Awareness of symptoms
Of all of the respondents, only a third associated chronic pelvic pain with hormones. Mood swings, changes in sex drive, hot flashes, irregular periods, and fatigue were the top five most common symptoms to be associated with hormonal imbalance.
The top five symptoms that were the least likely to be associated with hormones included chronic pelvic pain, hair loss, constipation and diarrhea, difficulties with getting pregnant, and excessive facial or body hair.
Awareness of health conditions
Of all the health conditions that can be caused by a hormonal imbalance, the most recognizable condition among respondents was infertility. The least recognizable was adenomyosis.
Additionally, although 66% of women were aware that infertility was a health condition, 20% of respondents were unsure whether they were experiencing infertility or not.
Other common conditions that respondents were aware of include:
- Early menopause (61.50%)
- Ovarian tumors (58.20%)
- Endometriosis (55%)
Lesser known conditions included adenomyosis (14.40%) and hyperprolactinemia (16.90%).
Additionally, despite the fact that PCOS affects nearly five million women in the United States, PCOS was only recognized by 32% of respondents. An additional 25% of respondents had no idea if they had PCOS or not.

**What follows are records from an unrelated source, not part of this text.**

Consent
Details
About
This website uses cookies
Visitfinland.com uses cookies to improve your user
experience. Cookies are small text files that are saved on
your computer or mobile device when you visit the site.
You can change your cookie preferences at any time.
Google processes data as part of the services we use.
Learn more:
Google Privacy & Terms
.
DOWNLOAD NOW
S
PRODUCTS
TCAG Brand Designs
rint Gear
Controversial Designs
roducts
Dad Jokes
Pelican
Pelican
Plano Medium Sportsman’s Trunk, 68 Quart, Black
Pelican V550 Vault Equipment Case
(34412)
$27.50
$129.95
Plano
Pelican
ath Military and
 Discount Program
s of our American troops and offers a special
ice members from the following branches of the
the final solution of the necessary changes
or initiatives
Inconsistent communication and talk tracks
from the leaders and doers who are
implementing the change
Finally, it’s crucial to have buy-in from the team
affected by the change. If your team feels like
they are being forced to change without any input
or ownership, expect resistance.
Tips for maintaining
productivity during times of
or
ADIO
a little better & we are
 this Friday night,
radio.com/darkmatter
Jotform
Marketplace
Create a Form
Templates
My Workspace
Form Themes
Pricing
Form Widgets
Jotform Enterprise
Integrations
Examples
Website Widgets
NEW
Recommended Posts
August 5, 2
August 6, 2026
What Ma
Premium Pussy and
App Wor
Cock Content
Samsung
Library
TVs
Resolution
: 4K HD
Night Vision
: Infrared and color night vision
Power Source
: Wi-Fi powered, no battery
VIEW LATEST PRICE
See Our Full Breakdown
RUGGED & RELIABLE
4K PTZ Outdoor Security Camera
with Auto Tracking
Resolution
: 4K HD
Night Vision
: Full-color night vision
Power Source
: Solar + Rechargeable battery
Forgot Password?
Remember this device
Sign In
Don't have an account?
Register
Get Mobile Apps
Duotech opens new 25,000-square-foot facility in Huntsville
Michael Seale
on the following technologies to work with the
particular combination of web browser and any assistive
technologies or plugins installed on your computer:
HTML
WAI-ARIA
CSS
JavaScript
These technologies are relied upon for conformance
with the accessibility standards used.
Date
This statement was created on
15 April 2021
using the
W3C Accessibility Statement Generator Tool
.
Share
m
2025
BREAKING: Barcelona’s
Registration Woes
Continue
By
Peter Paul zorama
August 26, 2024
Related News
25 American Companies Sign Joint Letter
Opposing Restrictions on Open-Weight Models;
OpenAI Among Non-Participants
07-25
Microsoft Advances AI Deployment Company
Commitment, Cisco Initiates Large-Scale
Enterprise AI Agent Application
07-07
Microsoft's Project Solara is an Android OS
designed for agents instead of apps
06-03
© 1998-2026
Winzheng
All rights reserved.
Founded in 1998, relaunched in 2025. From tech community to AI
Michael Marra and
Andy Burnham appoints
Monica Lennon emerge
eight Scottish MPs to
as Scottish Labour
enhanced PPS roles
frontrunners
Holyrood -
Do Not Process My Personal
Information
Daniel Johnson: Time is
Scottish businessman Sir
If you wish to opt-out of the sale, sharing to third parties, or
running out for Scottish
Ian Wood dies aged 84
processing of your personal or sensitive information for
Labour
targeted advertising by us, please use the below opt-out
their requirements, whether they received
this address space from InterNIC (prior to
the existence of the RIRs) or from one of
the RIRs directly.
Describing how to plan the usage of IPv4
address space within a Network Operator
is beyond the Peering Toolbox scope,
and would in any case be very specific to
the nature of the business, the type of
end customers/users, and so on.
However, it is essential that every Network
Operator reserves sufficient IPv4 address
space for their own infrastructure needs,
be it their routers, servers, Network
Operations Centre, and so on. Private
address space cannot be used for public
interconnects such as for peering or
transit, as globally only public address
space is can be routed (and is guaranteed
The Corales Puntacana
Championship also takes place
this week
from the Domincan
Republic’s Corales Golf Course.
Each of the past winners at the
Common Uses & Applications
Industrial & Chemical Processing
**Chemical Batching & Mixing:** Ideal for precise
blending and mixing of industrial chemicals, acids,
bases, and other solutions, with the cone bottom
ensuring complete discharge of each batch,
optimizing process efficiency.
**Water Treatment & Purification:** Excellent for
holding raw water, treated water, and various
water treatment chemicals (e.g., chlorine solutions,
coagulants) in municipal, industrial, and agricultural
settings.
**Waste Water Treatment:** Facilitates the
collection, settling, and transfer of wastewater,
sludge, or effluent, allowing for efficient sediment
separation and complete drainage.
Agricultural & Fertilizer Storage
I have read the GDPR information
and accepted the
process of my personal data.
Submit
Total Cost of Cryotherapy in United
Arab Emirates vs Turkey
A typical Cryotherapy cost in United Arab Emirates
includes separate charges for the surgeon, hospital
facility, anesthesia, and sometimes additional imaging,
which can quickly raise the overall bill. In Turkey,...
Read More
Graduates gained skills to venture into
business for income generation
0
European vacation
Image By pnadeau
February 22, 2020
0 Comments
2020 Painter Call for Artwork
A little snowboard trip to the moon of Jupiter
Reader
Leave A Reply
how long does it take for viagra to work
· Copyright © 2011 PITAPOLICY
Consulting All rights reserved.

The survey of 1,000 people was run on September 16, 2021, and it utilized a new survey methodology called Random Device Engagement (RDE). RDE is the natural successor to Random Digit Dialing. By delivering a survey inside popular mobile apps, RDE utilizes the same neutral environment as RDD (an audience who are not taking premeditated surveys) by reaching potential respondents inside mobile apps they were using anyway.
Respondents were required to be over 18 years old. The majority of respondents were 25-44 years old. Respondents identified their gender as female (100%). Respondents identified their racial/ethnic background as White (68%), Black (11%), Hispanic (8%), Asian (4%), Latino (3%), Multiracial (3%), other / prefer not to say (4%).